You can even extend the "ptr_tokenizer_fun" to a general adapter class:

//==========================================================================
template <typename Tokenizer>
struct tokenizer_adapter
    : tokenizer_traits<Tokenizer>
{
    tokenizer_type tokenizer_;

    tokenizer_adapter( const tokenizer_type& tokenizer = tokenizer_type() )
        : tokenizer_( tokenizer )
        {}

    bool operator ()(
        iterator_type& next, iterator_type end, token_type& tok )
    {
        return tokenizer_( next, end, tok );
    }
};
//==========================================================================

If someone prefers their iterators to remain unchanged, get the next
iterator as the return value, and make it explicit that the token is changed
by using a pointer, they can do this:

//==========================================================================
template <typename Iter, typename Tok>
struct tokenizer_traits<Iter (*)(Iter, Iter, Tok*)>
{
    typedef Iter (*tokenizer_type)(Iter, Iter, Tok*);
    typedef Iter iterator_type;
    typedef Tok token_type;
};

template <typename Iter, typename Tok>
struct tokenizer_adapter<Iter (*)(Iter, Iter, Tok*)>
    : tokenizer_traits<Iter (*)(Iter, Iter, Tok*)>
{
    tokenizer_type tokenizer_;

    tokenizer_adapter( const tokenizer_type& tokenizer = tokenizer_type() )
        : tokenizer_( tokenizer )
        {}

    bool operator ()(
        iterator_type& next, iterator_type end, token_type& tok )
    {
        next = tokenizer_( next, end, &tok );
        return next != end;
    }
};
//==========================================================================

>> It choked on me, see below.
>
> Go ahead and add a default, do-nothing constructor to the tokenizer.
> It probably won't hurt anything.

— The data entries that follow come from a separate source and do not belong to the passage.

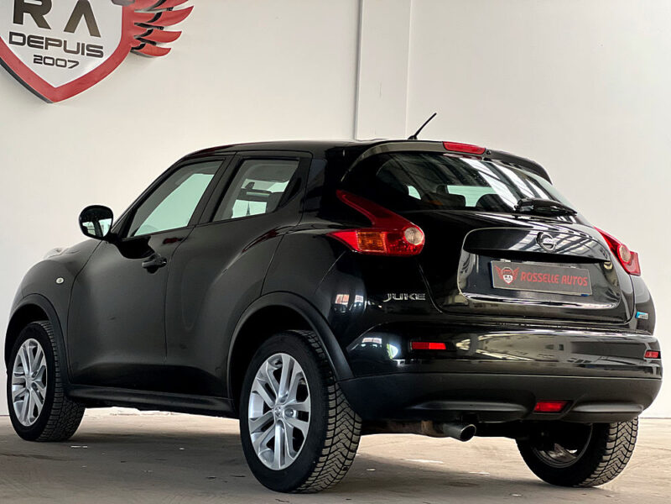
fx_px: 1493
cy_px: 252
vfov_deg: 19.1
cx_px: 336
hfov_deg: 25.3
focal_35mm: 77
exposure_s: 1/121
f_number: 2.8
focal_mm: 9
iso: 250
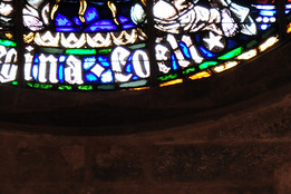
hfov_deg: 3.5
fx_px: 4739
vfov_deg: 2.3
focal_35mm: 586
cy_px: -186
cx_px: 29
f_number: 5.6
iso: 200
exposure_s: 1/15
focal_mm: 85
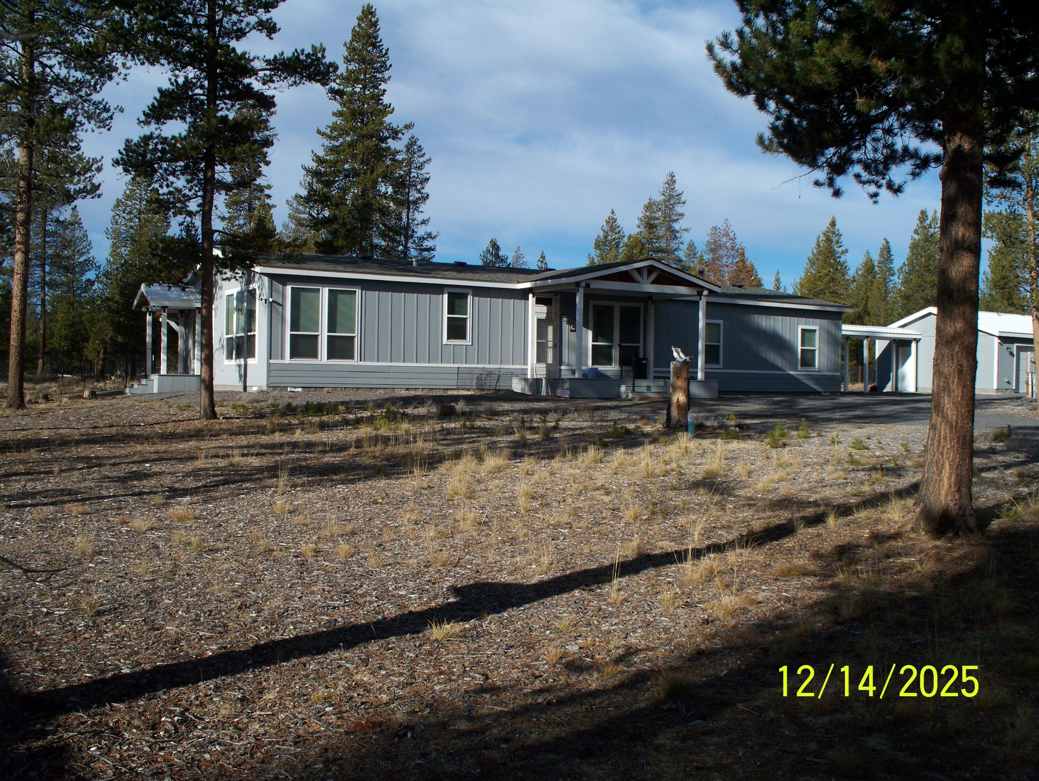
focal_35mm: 36
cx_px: 520
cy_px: 390
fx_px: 1081
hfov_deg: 51.3
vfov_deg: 39.7
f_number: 5
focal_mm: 7.54
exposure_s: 1/500
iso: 64
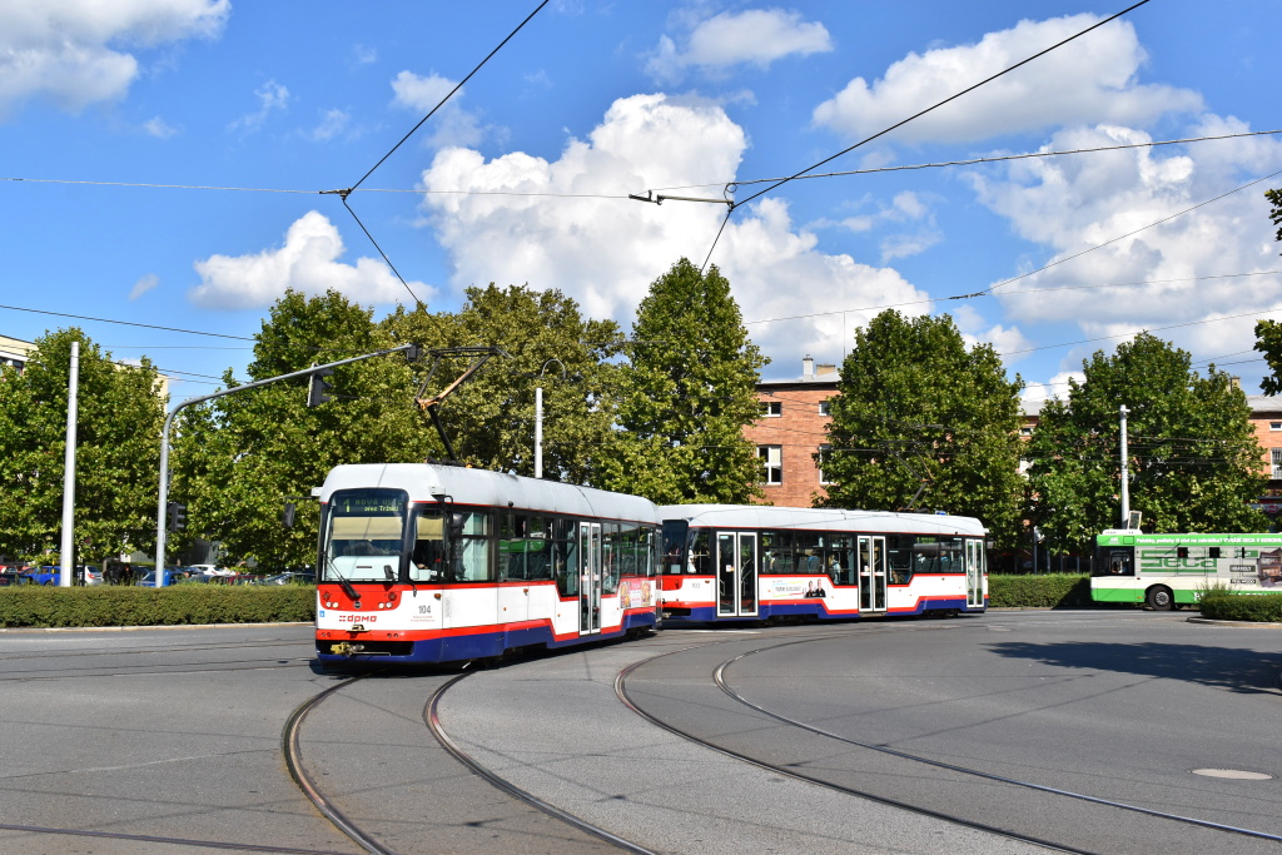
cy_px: 428
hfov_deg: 49.5
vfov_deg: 34.2
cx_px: 641
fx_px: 1389
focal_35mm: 39
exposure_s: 1/500
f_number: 11
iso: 200
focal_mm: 26
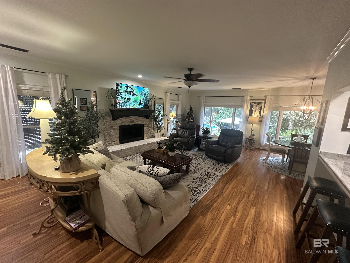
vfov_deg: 85.7
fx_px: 142
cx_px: 175
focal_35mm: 14
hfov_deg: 102.1
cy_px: 132
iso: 320
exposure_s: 1/60
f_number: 2.2
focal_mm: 2.22
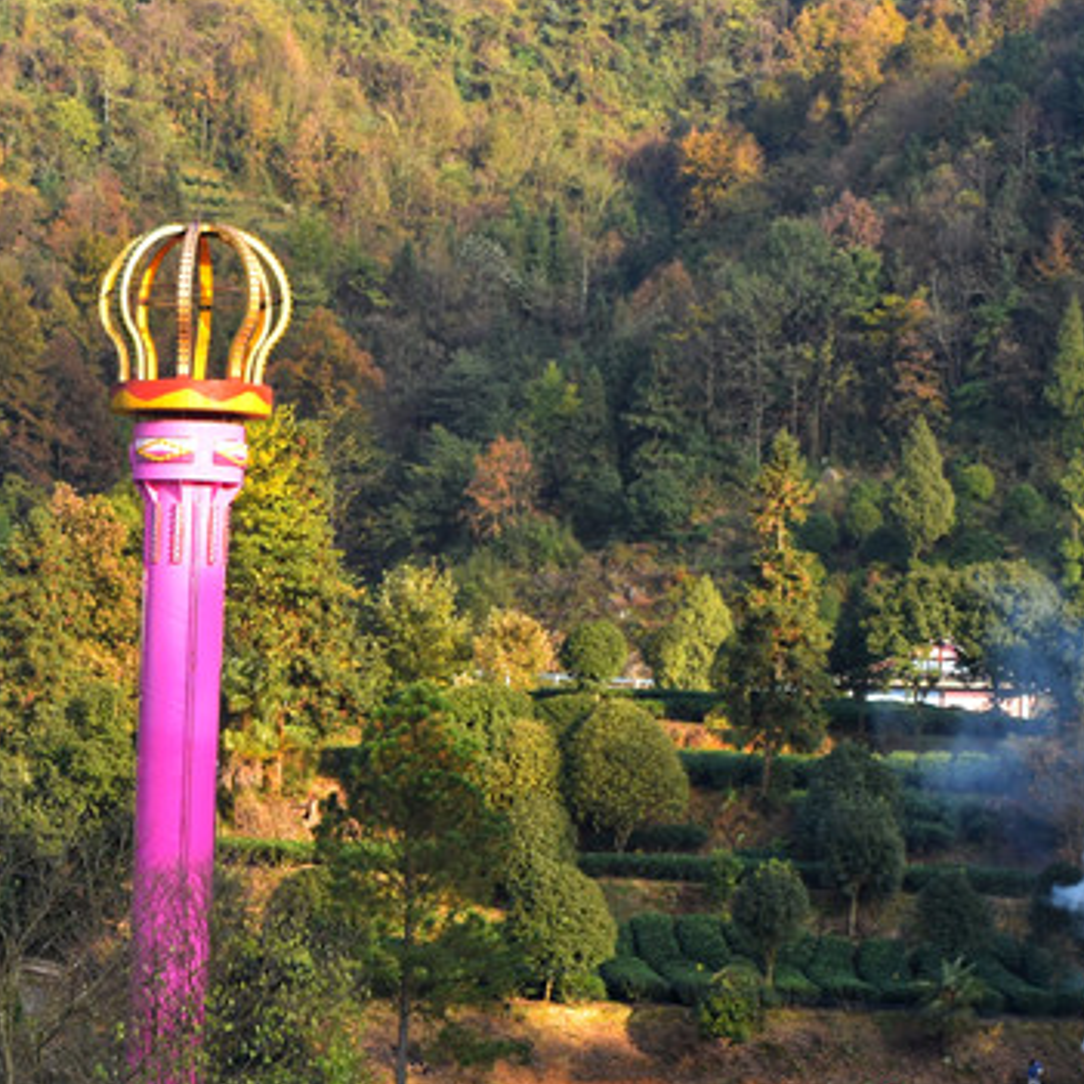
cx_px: 46
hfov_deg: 16.6
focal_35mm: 103
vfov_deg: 16.6
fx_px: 3656
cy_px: 968
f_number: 10
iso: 140
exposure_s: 1/50
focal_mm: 29
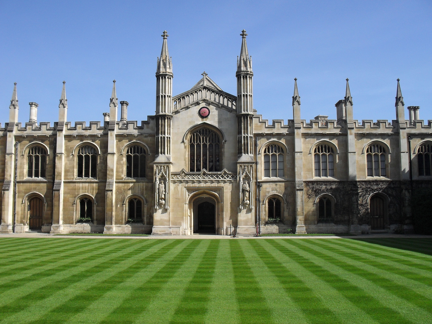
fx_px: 437
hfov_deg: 52.6
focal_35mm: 35
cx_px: 216
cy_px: 162
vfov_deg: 40.7
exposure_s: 1/250
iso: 100
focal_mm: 6.3
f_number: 8.4
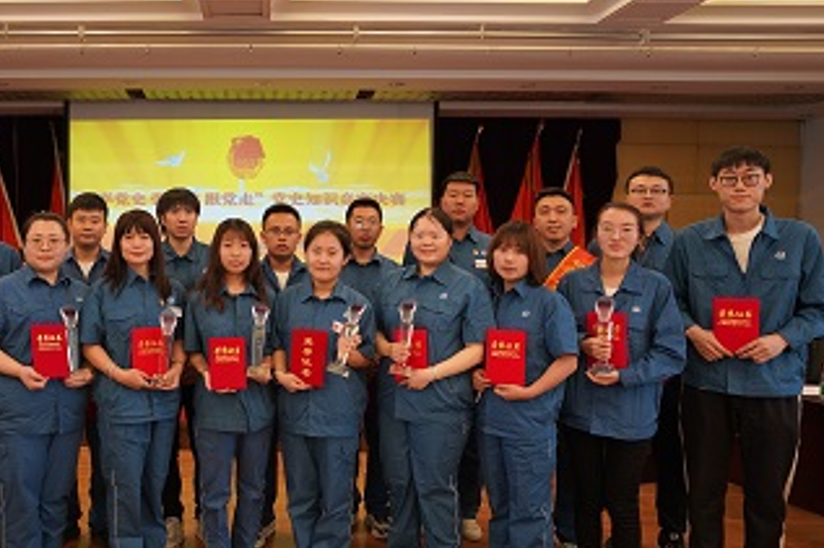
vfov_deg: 43.5
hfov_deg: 59.6
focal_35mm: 30
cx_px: 239
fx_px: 686
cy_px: 245
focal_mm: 19
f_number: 4
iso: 2000
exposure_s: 1/160
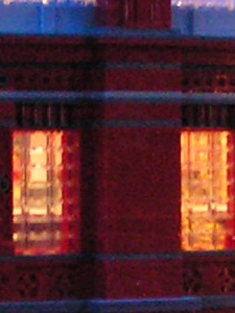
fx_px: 2607
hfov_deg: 5.2
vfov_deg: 6.9
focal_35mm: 288
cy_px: 176
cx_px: 212
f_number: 2.8
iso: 200
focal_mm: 6.3
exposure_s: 2
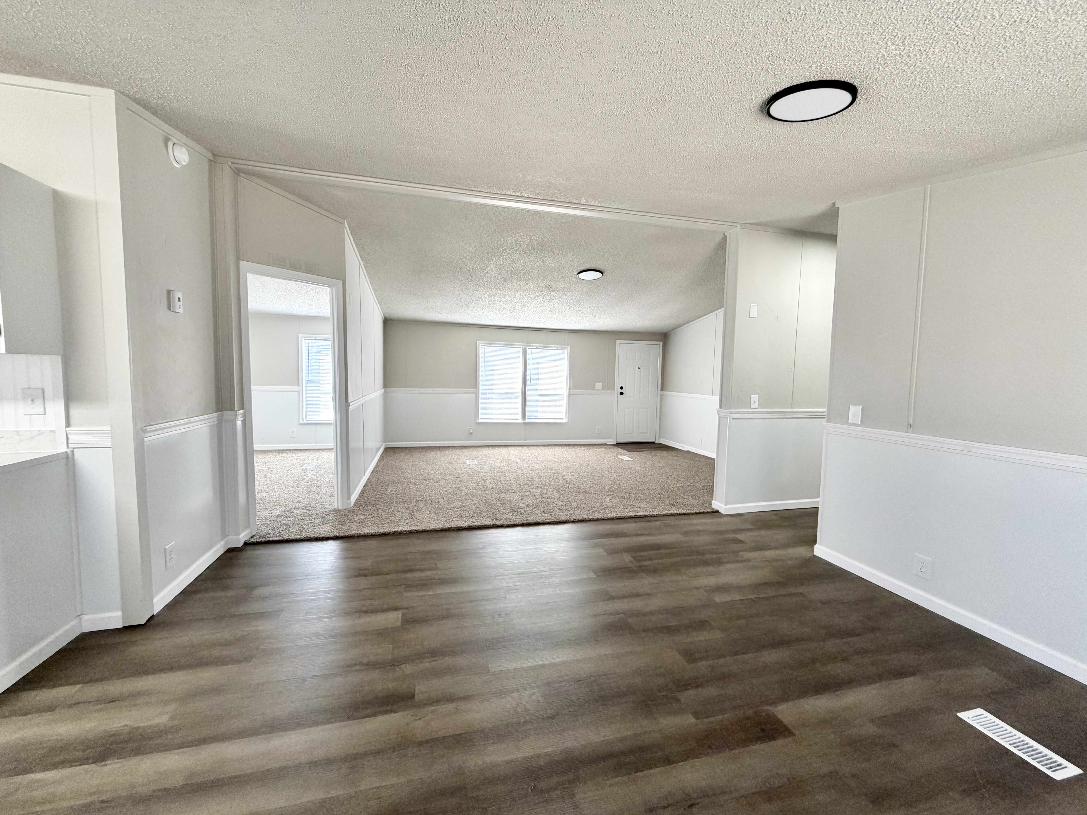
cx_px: 544
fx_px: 440
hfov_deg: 102.1
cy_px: 408
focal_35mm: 14
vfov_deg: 85.7
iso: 250
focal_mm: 2.22
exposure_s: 1/120
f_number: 2.2
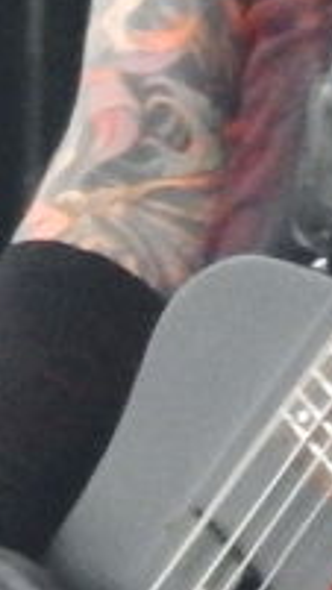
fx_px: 74558
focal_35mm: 4762
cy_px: 194
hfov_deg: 0.3
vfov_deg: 0.5
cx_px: 420
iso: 640
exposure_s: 1/125
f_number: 6.3
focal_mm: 99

One thing about this tokenizer, is
> that it is just a sample, and does not correctly handle the boundary
> conditions where either what,with or both are empty strings. As this
> is just a demo and not production code, I have not felt it was too
> bad. However, I have created an updated version that fixes this
> problem. I may post it later, if enough people ask me to.

Another respondent said that my compiler has the problem, not your code.
Anyway, it is reasonable that a tokenize may not have a default constructor,
so your code should be ready for it.